## Your goal
Return each entry word for word, without its pictures.

◇ ◇ ◇ ◇

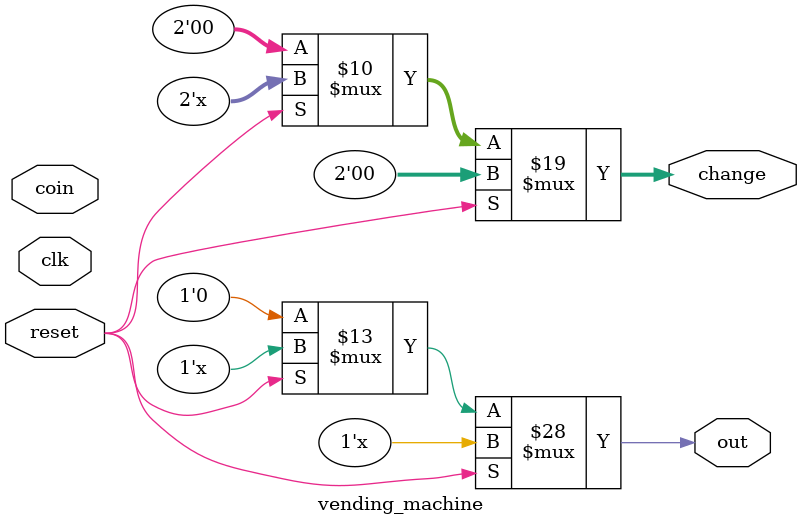
<source format=sv>
module vend_tb;
  wire [1:0]change;
  wire out;
  reg[1:0] coin;
  reg clk,reset;
  
  vending_machine v1(.clk(clk),.reset(reset),.coin(coin),.out(out),.change(change));
  
  
  always 
    begin
      #5;
    clk=1'b1;
  #5;
  clk='b0;
    end
  
  
  initial 
    begin
      $dumpfile("vending_machine.vcd");
      $dumpvars(0,vend_tb);
      reset=0;
      coin=1;
      $display(" your vend out is %d and change is %d " ,out,change);
      #5;
      reset=0;
      coin=1;
      $display(" your vend out is %d and change is %d " ,out,change);
      #5;
      coin=2;
      
      #15;
      reset=1;
      coin=0;
      $display(" your vend out is %d and change is %d " ,out,change);
      #20;
      reset=0;
      coin=2;
      $display(" your vend out is %d and change is %d " ,out,change);
      #5;
      coin=2;
      $display(" your vend out is %d and change is %d " ,out,change);
     
      #10;
      reset=0;
      coin=1;
      $display(" your vend out is %d and change is %d " ,out,change);
      #10;
      reset=1;
      coin=0;
      $display(" your vend out is %b and change is %b " ,out,change);
    end
endmodule



module vending_machine(clk,reset,coin,out,change);
  input clk,reset;
  input [1:0] coin;
  output reg out;
  output reg [1:0] change;
  reg [1:0]cs,ns;
  
  parameter S0=2'b00,S1=2'b01,S2=2'b10;
  
  
  
  
always@(posedge clk)
     begin
      	cs<=ns;
    end


always@(cs)
  begin
      if(reset)
        begin
        cs=S0;
      	ns=S0;
      	change=2'b00;
        end
    
      else
        begin
          case(cs)
            S0:
            begin
              if(coin==2'b01)
                  begin
                    ns=S1;
                    out=0;
                  	change=2'b00;
                  end
              if(coin==2'b10)
                  begin
                    ns=S2;
                    out=0;
                  	change=2'b00;
                  end
              else 
                begin
                    ns=cs;
                    out=0;
                  	change=2'b00;
                end
            end
               S1:
            begin
              if(coin==2'b01)
                  begin
                    ns=S2;
                    out=0;
                  	change=2'b00;
                  end
              if(coin==2'b10)
                  begin
                    ns=S0;
                    out=1;
                  	change=2'b00;
                  end
              else 
                begin
                    ns=cs;
                    out=0;
                  	change=2'b01;
                end
            end
               S2:
            begin
              if(coin==2'b01)
                  begin
                    ns=S0;
                    out=1;
                  	change=2'b00;
                  end
              if(coin==2'b10)
                  begin
                    ns=S0;
                    out=1;
                  	change=2'b01;
                  end
              else 
                begin
                    ns=cs;
                    out=0;
                  	change=2'b10;
                end
            end
              default:
              begin
              	ns=0;
                    out=0;
                  	change=0;
              end
              
          endcase
        end
  end
endmodule
              	
              
              
                        
    
      
      
      
      
      

</source>
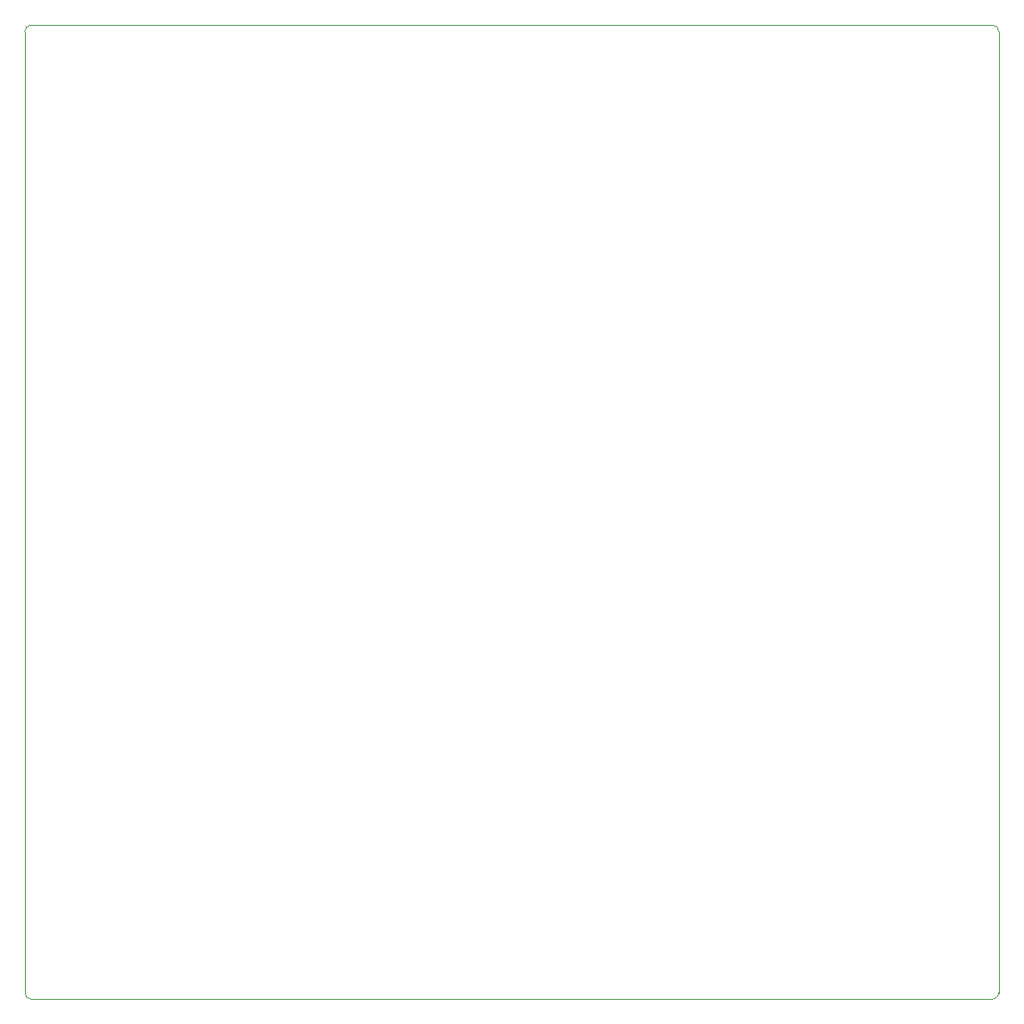
<source format=gm1>
G04 #@! TF.GenerationSoftware,KiCad,Pcbnew,6.0.9-8da3e8f707~116~ubuntu20.04.1*
G04 #@! TF.CreationDate,2022-12-22T22:59:07+01:00*
G04 #@! TF.ProjectId,display_10dig,64697370-6c61-4795-9f31-306469672e6b,rev?*
G04 #@! TF.SameCoordinates,Original*
G04 #@! TF.FileFunction,Profile,NP*
%FSLAX46Y46*%
G04 Gerber Fmt 4.6, Leading zero omitted, Abs format (unit mm)*
G04 Created by KiCad (PCBNEW 6.0.9-8da3e8f707~116~ubuntu20.04.1) date 2022-12-22 22:59:07*
%MOMM*%
%LPD*%
G01*
G04 APERTURE LIST*
G04 #@! TA.AperFunction,Profile*
%ADD10C,0.100000*%
G04 #@! TD*
G04 APERTURE END LIST*
D10*
X61595000Y-45720000D02*
X159385000Y-45720000D01*
X159385000Y-144780000D02*
G75*
G03*
X160020000Y-144145000I0J635000D01*
G01*
X160020000Y-46355000D02*
X160020000Y-144145000D01*
X159385000Y-144780000D02*
X61595000Y-144780000D01*
X61595000Y-45720000D02*
G75*
G03*
X60960000Y-46355000I0J-635000D01*
G01*
X60960000Y-144145000D02*
G75*
G03*
X61595000Y-144780000I635000J0D01*
G01*
X160020000Y-46355000D02*
G75*
G03*
X159385000Y-45720000I-635000J0D01*
G01*
X60960000Y-144145000D02*
X60960000Y-46355000D01*
M02*

</source>
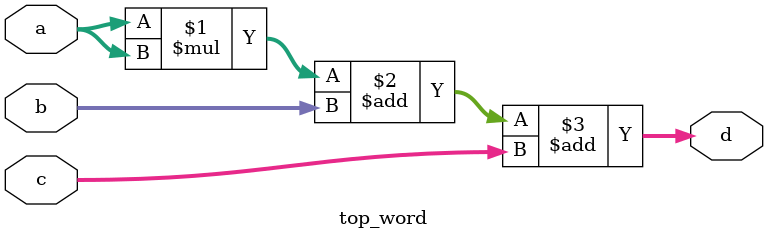
<source format=v>
module top_word(a, b, c, d);
input [15:0] a, b, c;
output [31:0] d;

assign d = a*a + b + c;

endmodule

</source>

◇ ◇ ◇ ◇

## Answer below
<source format=sv>
module vend_tb;
  wire [1:0]change;
  wire out;
  reg[1:0] coin;
  reg clk,reset;
  
  vending_machine v1(.clk(clk),.reset(reset),.coin(coin),.out(out),.change(change));
  
  
  always 
    begin
      #5;
    clk=1'b1;
  #5;
  clk='b0;
    end
  
  
  initial 
    begin
      $dumpfile("vending_machine.vcd");
      $dumpvars(0,vend_tb);
      reset=0;
      coin=1;
      $display(" your vend out is %d and change is %d " ,out,change);
      #5;
      reset=0;
      coin=1;
      $display(" your vend out is %d and change is %d " ,out,change);
      #5;
      coin=2;
      
      #15;
      reset=1;
      coin=0;
      $display(" your vend out is %d and change is %d " ,out,change);
      #20;
      reset=0;
      coin=2;
      $display(" your vend out is %d and change is %d " ,out,change);
      #5;
      coin=2;
      $display(" your vend out is %d and change is %d " ,out,change);
     
      #10;
      reset=0;
      coin=1;
      $display(" your vend out is %d and change is %d " ,out,change);
      #10;
      reset=1;
      coin=0;
      $display(" your vend out is %b and change is %b " ,out,change);
    end
endmodule



module vending_machine(clk,reset,coin,out,change);
  input clk,reset;
  input [1:0] coin;
  output reg out;
  output reg [1:0] change;
  reg [1:0]cs,ns;
  
  parameter S0=2'b00,S1=2'b01,S2=2'b10;
  
  
  
  
always@(posedge clk)
     begin
      	cs<=ns;
    end


always@(cs)
  begin
      if(reset)
        begin
        cs=S0;
      	ns=S0;
      	change=2'b00;
        end
    
      else
        begin
          case(cs)
            S0:
            begin
              if(coin==2'b01)
                  begin
                    ns=S1;
                    out=0;
                  	change=2'b00;
                  end
              if(coin==2'b10)
                  begin
                    ns=S2;
                    out=0;
                  	change=2'b00;
                  end
              else 
                begin
                    ns=cs;
                    out=0;
                  	change=2'b00;
                end
            end
               S1:
            begin
              if(coin==2'b01)
                  begin
                    ns=S2;
                    out=0;
                  	change=2'b00;
                  end
              if(coin==2'b10)
                  begin
                    ns=S0;
                    out=1;
                  	change=2'b00;
                  end
              else 
                begin
                    ns=cs;
                    out=0;
                  	change=2'b01;
                end
            end
               S2:
            begin
              if(coin==2'b01)
                  begin
                    ns=S0;
                    out=1;
                  	change=2'b00;
                  end
              if(coin==2'b10)
                  begin
                    ns=S0;
                    out=1;
                  	change=2'b01;
                  end
              else 
                begin
                    ns=cs;
                    out=0;
                  	change=2'b10;
                end
            end
              default:
              begin
              	ns=0;
                    out=0;
                  	change=0;
              end
              
          endcase
        end
  end
endmodule
              	
              
              
                        
    
      
      
      
      
      

</source>
<source format=gm1>
G04 #@! TF.GenerationSoftware,KiCad,Pcbnew,6.0.9-8da3e8f707~116~ubuntu20.04.1*
G04 #@! TF.CreationDate,2022-12-22T22:59:07+01:00*
G04 #@! TF.ProjectId,display_10dig,64697370-6c61-4795-9f31-306469672e6b,rev?*
G04 #@! TF.SameCoordinates,Original*
G04 #@! TF.FileFunction,Profile,NP*
%FSLAX46Y46*%
G04 Gerber Fmt 4.6, Leading zero omitted, Abs format (unit mm)*
G04 Created by KiCad (PCBNEW 6.0.9-8da3e8f707~116~ubuntu20.04.1) date 2022-12-22 22:59:07*
%MOMM*%
%LPD*%
G01*
G04 APERTURE LIST*
G04 #@! TA.AperFunction,Profile*
%ADD10C,0.100000*%
G04 #@! TD*
G04 APERTURE END LIST*
D10*
X61595000Y-45720000D02*
X159385000Y-45720000D01*
X159385000Y-144780000D02*
G75*
G03*
X160020000Y-144145000I0J635000D01*
G01*
X160020000Y-46355000D02*
X160020000Y-144145000D01*
X159385000Y-144780000D02*
X61595000Y-144780000D01*
X61595000Y-45720000D02*
G75*
G03*
X60960000Y-46355000I0J-635000D01*
G01*
X60960000Y-144145000D02*
G75*
G03*
X61595000Y-144780000I635000J0D01*
G01*
X160020000Y-46355000D02*
G75*
G03*
X159385000Y-45720000I-635000J0D01*
G01*
X60960000Y-144145000D02*
X60960000Y-46355000D01*
M02*

</source>
<source format=v>
module top_word(a, b, c, d);
input [15:0] a, b, c;
output [31:0] d;

assign d = a*a + b + c;

endmodule

</source>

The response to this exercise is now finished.